Samedi 14 juin 2008 – 11h00

La soirée d’hier ne fut pas formidable d’efficacité. Je suis arrivé chez le dentiste à 17h30, pile à l’heure, sauf que j’avais rendez-vous à 17h00. J’ai bu deux bières et mangé un croque-monsieur cher et minable chez Jean en attendant l’heure d’aller chez le psy. Ai regardé la première mi-temps d’un match dont je ne me souviens plus les équipes. Ai attendu la psy vingt minutes. Et puis je lui ai raconté pourquoi j’étais là. A la fin elle m’a demandé si je pouvais assumer les consultations, financièrement. Et j’ai compris qu’elle n’était pas conventionnée. Elle m’a suggéré que je le savais, inconsciemment, que je l’avais fait exprès. Je lui ai répondu que je n’avais pas osé le lui demander au téléphone quand j’avais pris rendez-vous. Pourquoi ? Je ne sais pas pourquoi. Peut-être une histoire d’argent, peur de parler d’argent. Elle m’a demandé de lui payer ce que j’estimais lui devoir pour cette consultation. J’ai décidé de lui donner ce que j’estimais être le prix d’un psy. Je payais 300 francs pour ancienne psy. Lui ai fait chèque de 60 euros. Et au moment de faire le chèque, ne trouvant pas mon stylo, je me suis installé à son bureau pour en prendre un et être bien installé pour écrire. Elle m’a fait remarquer que cela n’était pas anodin, qu’il y avait un stylo à côté de mon fauteuil et que je n’avais pas songé à le prendre. (Sauf qu’il était dans un meuble dans mon dos quand j’étais assis dans le fauteuil et que je ne risquais pas de le voir.) Elle a laissé entendre que j’avais du mal à rester à ma place, à respecter la place des gens et des choses. Cela m’a touché et déplu. Et elle a ajouté que dans ma famille, probablement, des places avaient été inversées.

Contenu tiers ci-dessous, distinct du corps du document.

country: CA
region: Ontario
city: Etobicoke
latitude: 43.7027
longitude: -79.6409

Ce rendez-vous ne fut pas complètement inutile parce qu’elle m’a dit (comme Isis) qu’on ne choisit pas son psy dans les Pages Jaunes, que si j’avais eu de bons résultats avec mon ancienne psy, c’est elle que je devais recontacter pour poursuivre le travail, même si elle était loin, à Paris, que ces efforts, ce temps pour aller la voir, ferait partie de la thérapie.

Une 3e bière chez Jean ensuite avec Claire Chazal. Et pour finir France/Hollande et désastreux 4-1.

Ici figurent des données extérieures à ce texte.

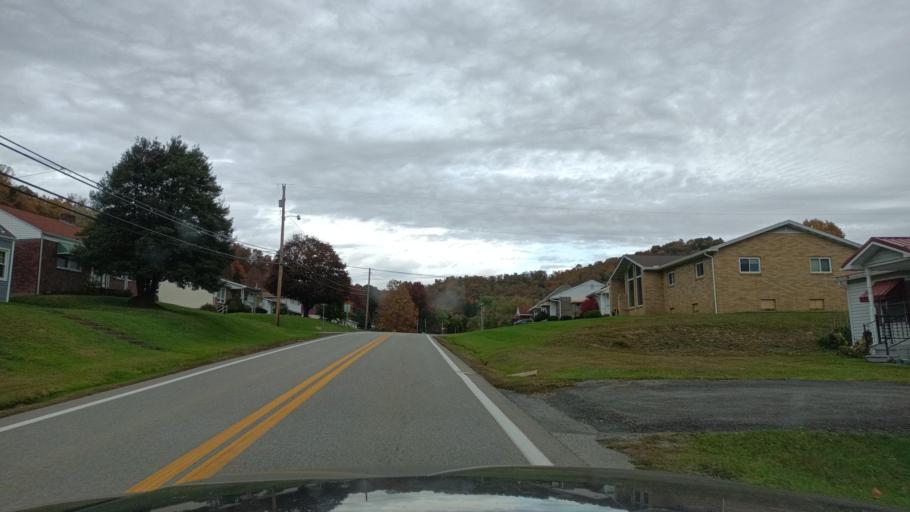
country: US
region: West Virginia
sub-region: Taylor County
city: Grafton
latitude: 39.3510
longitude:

Une longue nuit de sommeil : 23h-9h. Un réveil lent et cotonneux.

J’ai appelé Isis pour savoir comment on s’organisait pour le Grand Palais. Elle m’a laissé un message un peu plus tard pour me dire qu’elle aimerait bien que l’on reste ensemble cette nuit après notre promenade parisienne. Sa fille organise une fête chez elle et Isis a décidé de lui faire confiance, de la laisser seule gérer la soirée.